Lesson for November 5, 1944

The Race Problem

Acts 10:9-16, 34, 35; 17:24-28

GOLDEN TEXT: “Of a truth I perceive that God is no respecter of persons: but in every nation He that feareth Him, and worketh righteousness, is accepted with Him.”—Acts 10:34 35

THE race problem is becoming an acute one in the chaotic world of today. The hue and cry for liberty and equality is arousing the hitherto backward races to assert their rights to a point that makes it difficult for the traditionally superior nations to handle the situation. Nations which boastfully claim superiority for their race are condemned; yet other nations refusing to acknowledge equality for all races put themselves in the same position of condemnation.

The apostle’s statement that God has made all nations of one blood has stood the scientific tests of time. Despite all the modern guesses of evolutionists and pseudo-scientists, the real scientific fact is that all the races and nations of earth stem from common progenitors, and the Bible tells us that these were Adam and Eve. One of the easiest understood proofs of this is the cross-breeding possibilities between the races. If the various races had stemmed from different original parents, fruitful marriages between them would be impossible. This is a fact well known to all scientists.

While it is interesting thus to note the truthfulness of the Word of God as it applies to the entire human race, the Scriptures cited for the lesson do not deal with a race problem as such, but rather as it affects the call and development of the church of Christ. God is no respecter of persons in so far as His provision of salvation for all mankind is concerned, but He does reserve to Himself the right to invite the special co-operation of some, both individuals and nations.

For more than two thousand years God had taken the natural descendants of Abraham into His confidence and had used them as His exclusive representatives in the earth. He had given them His laws, made them promises, sent them His prophets, and above all, had assured them that the Messiah, the great Deliverer and Savior of the whole world, would be raised up from their nation. Through the prophet God said “You only have I known of all the families of the earth.”—Amos 3:2

The many long centuries during which God had thus dealt solely with the Israelites constituted a background of thought which posed a problem in the early church when the time came that Gentiles were called to be co-workers with God on an equal basis with believing Jews. Jews who accepted Christ found it difficult to believe that Gentiles, whom they had looked upon as mere “dogs,” could be pleasing to God—unless, of course, they first of all became proselytes to the Jewish faith.

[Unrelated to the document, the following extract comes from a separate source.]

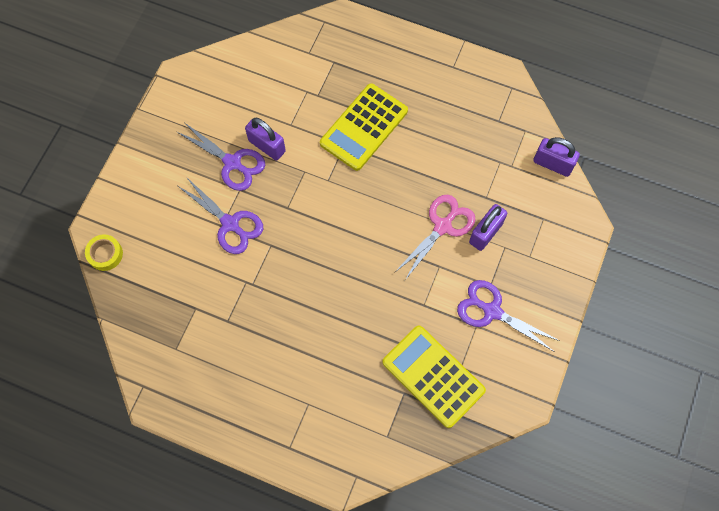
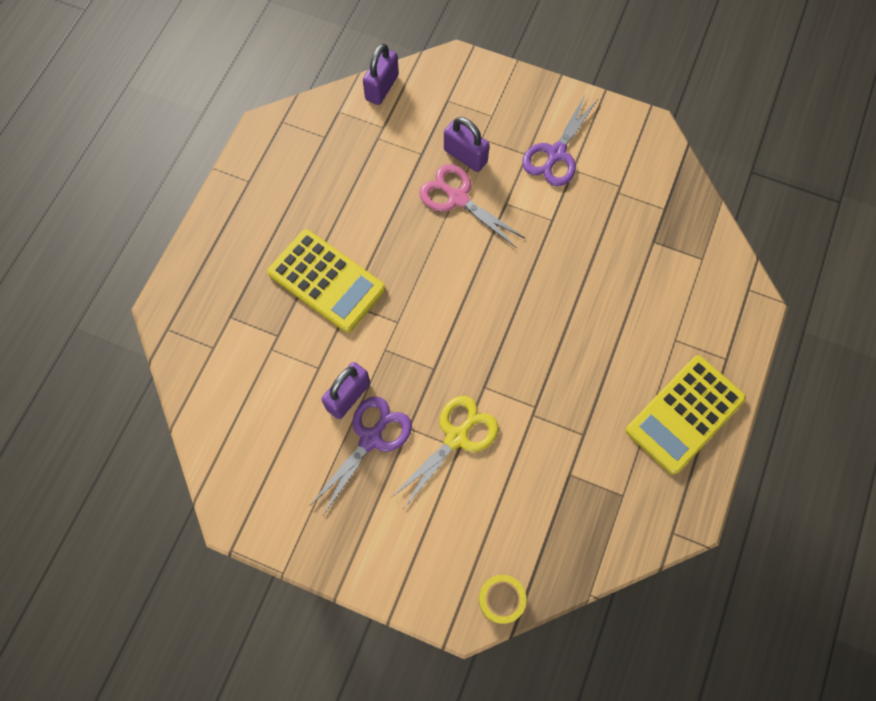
camera: 90 degrees left, 0 degrees up
(230, 224) = (456, 437): purple scissors -> yellow scissors
(433, 376) = (632, 212): yellow calculator -> yellow calculator (685, 414)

Our lesson indicates that it required a special revelation from God, a miracle, to open Peter’s eyes to the dispensational change in God’s plan which had occurred. The Jews, as a people, proved unworthy of the exclusive right to he co-workers in the Messianic Kingdom project whereby all nations were to be blessed with the opportunity of life. Because of this the Gentiles were now to have an opportunity to run for the “prize of the high calling of God in Christ Jesus,” and the apostles had to be specially enlightened in order to take the leadership in this enlarged sphere of divine operation.—Phil. 3:14

We can well understand Peter’s feelings when he was bidden to eat the flesh of creatures which God had decreed through the law to be unclean. But how well the experience served to prepare his mind to grasp the meaning of that which was to follow. While Peter still wondered what the vision meant, a further revelation from the Lord directed him to meet messengers who had been sent by Cornelius to seek him. This, also, had been by the direction of the Lord.

Cornelius was a Gentile. When Peter went to his home and preached the Gospel to the entire household, they believed and God showed His acceptance of them by an outpouring of the Holy Spirit similar to that which came upon waiting Jews at Pentecost. Then the apostle grasped the significance of it all. “I perceive,” he said, “that God is no respecter of persons; but in every nation he that feareth Him and worketh righteousness, is accepted with Him.”—Acts 10:34,35

This change of dispensation was in a twofold sense. It marked the end of special and exclusive opportunity to the Jew, and it also was the end of God’s dealings with a nation, as such. It was not a transfer of favor from the Jewish nation to one or more Gentile nations, but from a nation to individual believers of all the nations—believers who fear God and work righteousness. To fear (reverence) God means that one’s righteous works are the works of God, a carrying out of His plans and purposes. This opportunity is still open.

QUESTIONS:

Is it scientifically true that all the races of earth are of one blood?

Has God ever especially favored one nation above another?

In what sense is it true that God is no respecter of persons?